Heading off health issues

Jenny Goldsmith
Sierra Sun
Seth Lightcap/Sierra SunTaber Rodriguez, 4, and Connor Hoyt, 4, monkey around on the jungle gym inside the KidZone Friday.
ALL |

Long winters and tight budgets are contributing to obesity and other health problems for Truckee-Tahoe families having difficulty affording the exercise and nutrition options available in the region.

Although the area boasts a variety of nonprofit organizations aimed at promoting health and well-being, stakeholders from these agencies felt it is time to consolidate ideas and resources to tackle pressing health issues.

The new coalition ” Truckee Health Challenge 2013 ” will work to address gaps, identify solutions and build a healthier community within the next five years, particularly for low-income families.

“What’s surprising about Truckee is the economic and health disparities,” said Galen El-Askari, program manager for the Nevada County Public Health Department. “We need to bridge these gaps so everyone has access to health and nutrition options.”

The Community Collaborative of Tahoe Truckee partnered with the Nevada County Public Health Department to unite representatives from different area organizations to “create more programs and focus resources that already exist,” El-Askari said.

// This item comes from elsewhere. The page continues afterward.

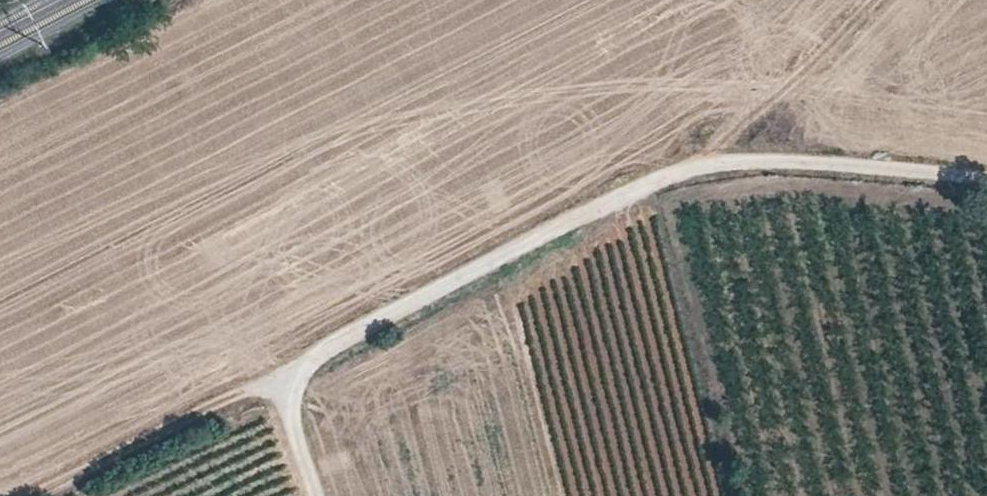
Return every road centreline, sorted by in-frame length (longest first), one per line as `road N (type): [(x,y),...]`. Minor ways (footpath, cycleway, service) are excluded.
road 1 (unclassified): [(986,181),(751,160),(664,179),(291,369),(285,410),(315,495)]
road 2 (track): [(291,369),(38,495)]
road 3 (track): [(697,167),(875,0)]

The group will focus on the “corridor of poverty” in Truckee, which stretches from the Sunset Inn on Donner Pass Road to the Donner Creek Mobile Home Park off Highway 89, El-Askari said.

“We’re looking at that corridor to see how we can make it more walkable, to identify the barriers and find ways to support them through healthy activities and sustainable food choices,” she said.

While groups like Project MANA, the Nutrition Coalition and the Early Learning Center already have nutrition programs underway, Truckee Health Challenge 2013 partners said it is necessary to map existing efforts in order to decrease duplication of services and maximize effect, El-Askari said.

For example, Project MANA, a hunger relief organization serving the North Tahoe and Truckee, has been working with local elementary schools to supplement existing health curriculums with more nutritional education like the Kids Can Cook program and gardening classes.

“We’re going to continue doing the services we already have to make sure adequate nutrition is available to the entire population, but there is room to grow,” said Kaili Sanchez, program director for Project MANA.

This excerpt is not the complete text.